His uncle, Uchendu, noticing Okonkwo’s distress, eloquently explains how Okonkwo should view his exile: “A man belongs to his fatherland when things are good and life is sweet. But when there is sorrow and bitterness he finds refuge in his motherland.” A man has both joy and sorrow in his life and when the bad times come his “mother” is always there to comfort him. Thus comes the saying “Mother is Supreme”. Religion: The Ibo tribe had very strong faith in their Gods. Unlike in Christianity their Gods were represented by the forces of nature, the earth, etc.
They believed that if the law of the religion is not observed, it leads to dire consequences. The ritual where a mother who gives birth to twins, has to leave them to die in the forest, describes the strong influence of these laws over the people. Okonkwo had to goon an exile for seven years because of such laws of the earth God. It is this faith draws them to rebel against the missionaries. IIA -As cultures come into conflict , some individuals are invariably “caught” between the two.
Explain the nature of the conflict and the effect on the main characters. It is true that as cultures come into conflict, some individuals are invariable caught between the two. In this novel, it is Okonkwo who is “caught” between the conflict of the two cultures- his own culture and the culture that the Christian missionaries are trying hard to incorporate into the Ibo people. In the story, at a funeral inadvertently the misfiring of Okonkwos gun, results in the death of a person from his clan. The punishment for such a crime is exile from the village for seven years.
So Okonkwo was forced to collect his family- his three wives and their children and all his belongings and to flee from his village. Okonkwo decided to move to his motherland, a small village called Mbanta. Life for Okonkwo in his motherland turned out to be quite difficult. This phase of seven years was a very difficult phase. He and his family had to work very hard to plant a new farm.
Work no longer had for him the pleasure it used to have, and when there was no work to do he sat ina silent half-asleep (pg.131) Okonkwo had lost his zest for life. Although he knew that these seven years had adversely affected all his ambitions to become one of the lords of the clan (to achieve the 4th and most sought after title ), he looked forward to returning back to his village, to restart his life in his fatherland. But that was not to be. The interference of the Christian missionaries brought about a lot of change- most of it being negative! It was because of the missionaries that Okonkwos fatherland was now falling apart between two groups, the new converts and the clan of the village. It became Okonkwos desire to get rid of the Christian Missionaries.
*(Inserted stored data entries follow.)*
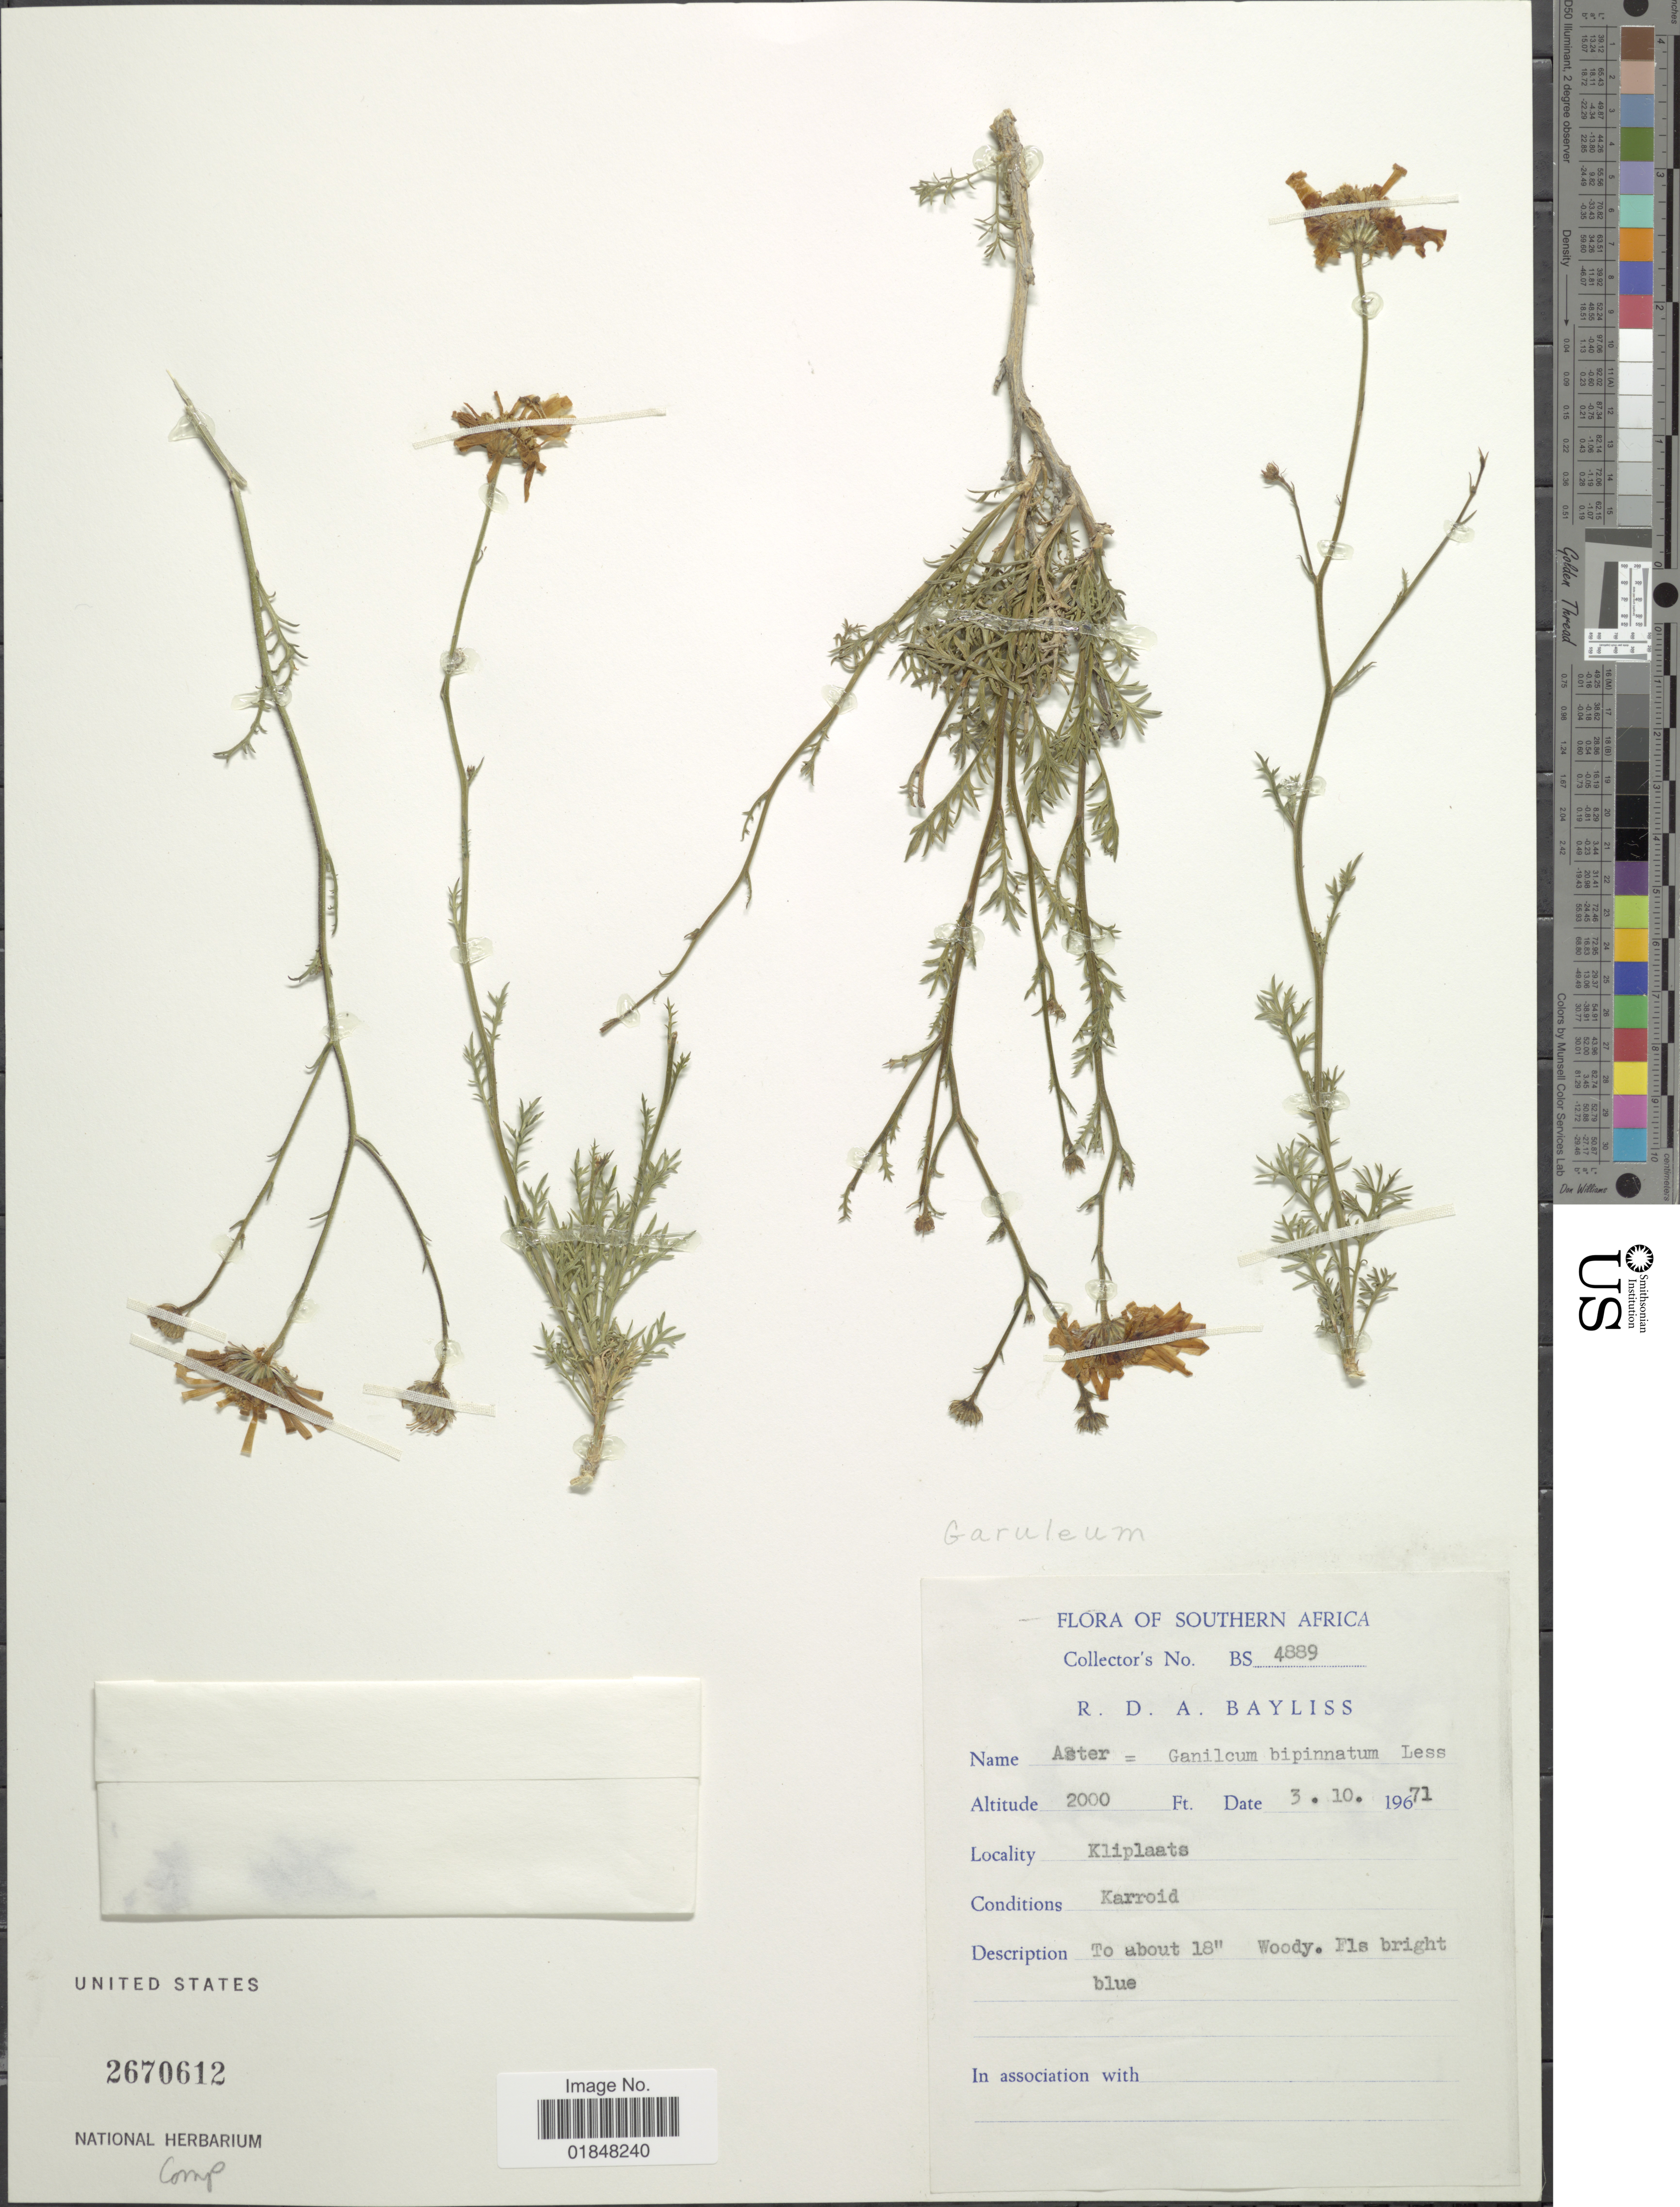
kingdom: Plantae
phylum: Tracheophyta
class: Magnoliopsida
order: Asterales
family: Asteraceae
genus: Garuleum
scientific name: Garuleum bipinnatum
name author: (Thunb.) Less.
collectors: R. Bayliss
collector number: BS4889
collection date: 1971-10-03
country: South Africa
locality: Kliplaats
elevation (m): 610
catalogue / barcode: US 2670612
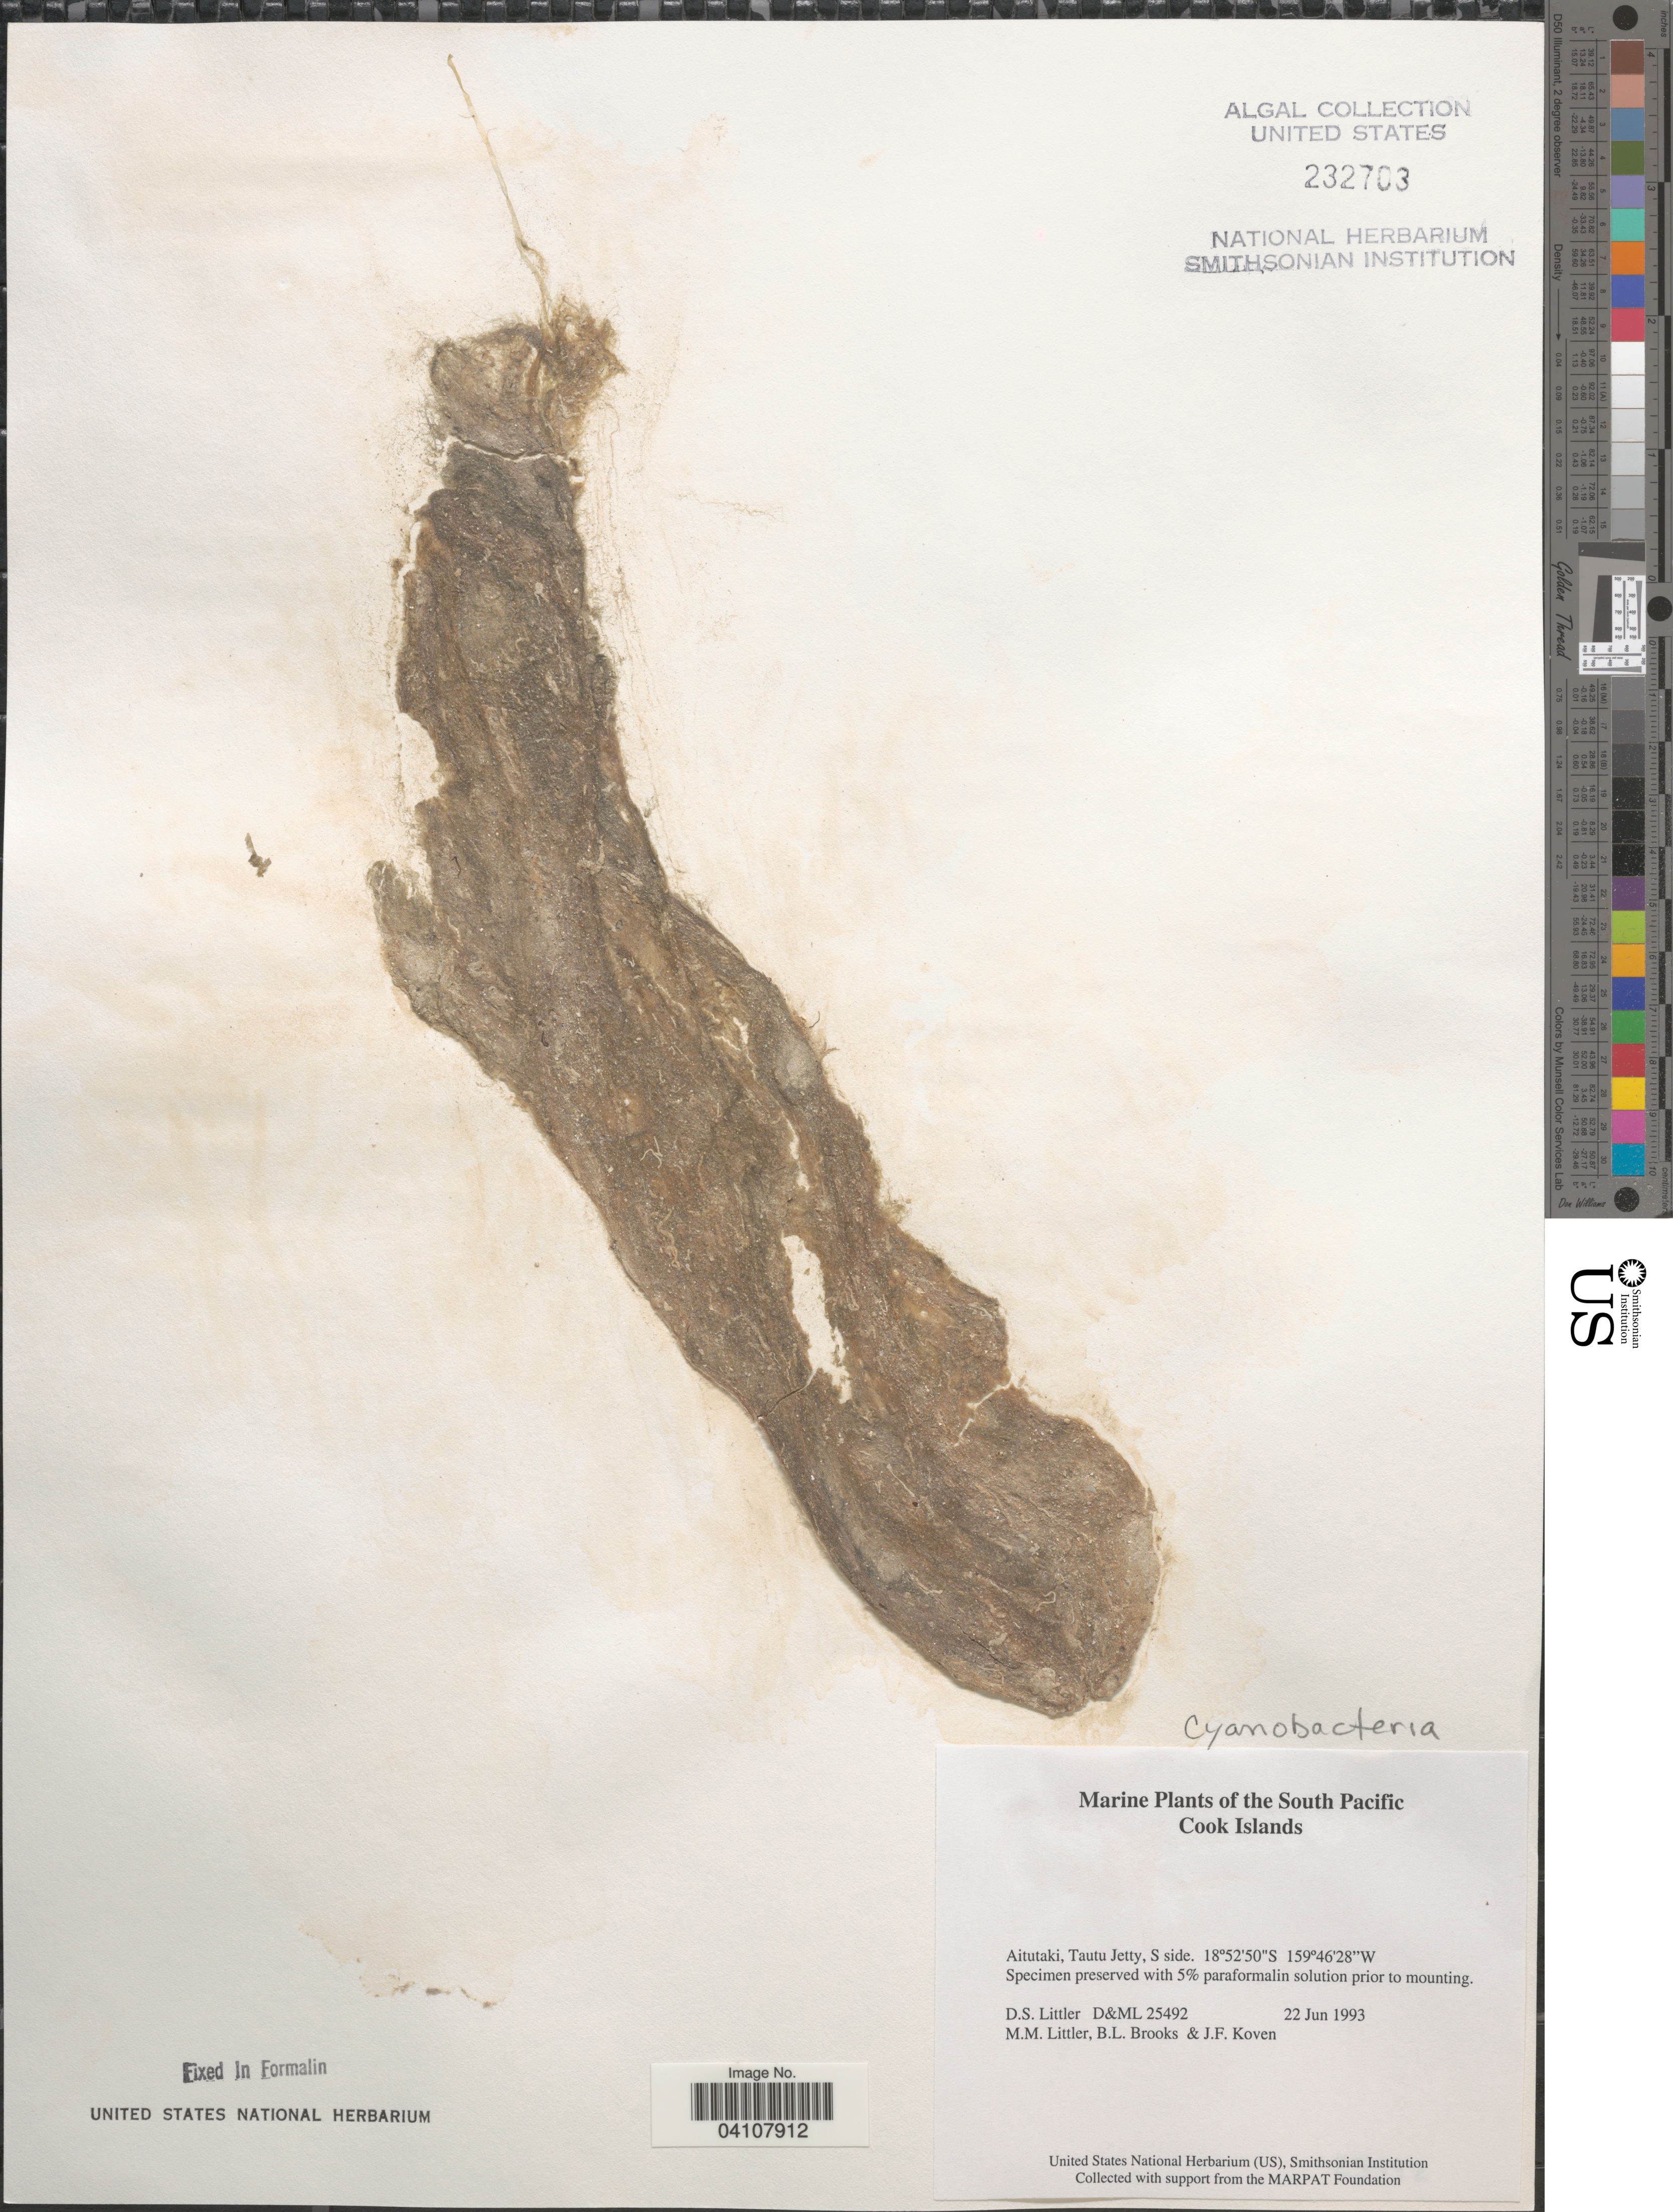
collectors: D. S. Littler, B. Brooks & J. Koven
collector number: D&ML25492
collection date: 1993-06-22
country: Cook Islands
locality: The South Pacific. Aitutaki, Tautu Jetty, S side.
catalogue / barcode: US 232703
He finally returned to his fatherland. but to find a totally changed land, where the clan was no more full of strong men and brave hearts. The people had become more passive, they were afraid of the Christian missionaries, but Okonkwo as always wanted them out of their way, by killing them. This led to a conflict between the people of his clan, the missionaries and himself, where he was stuck in the middle. He finally decided that irrespective of the support of his clansmen, he would avenge the Christian missionaries- who by now had totally changed the face of the villages, by defying the religions and beliefs of the clan.
He ended up killing one of the messengers, and then committing suicide- which was considered an unholy thing to do in his clan. This was not a suitable end to a warrior the caliber of Okonkwo! I found it to be a really touching story. Although the customs and beliefs of the Ibo tribe seem very strange to me too, I feel that no culture should be interfered with nor should it be tried to change it to ones satisfaction. A culture is most beautiful the way it is- any undesired change to it, would only be a deterioration in its beauty.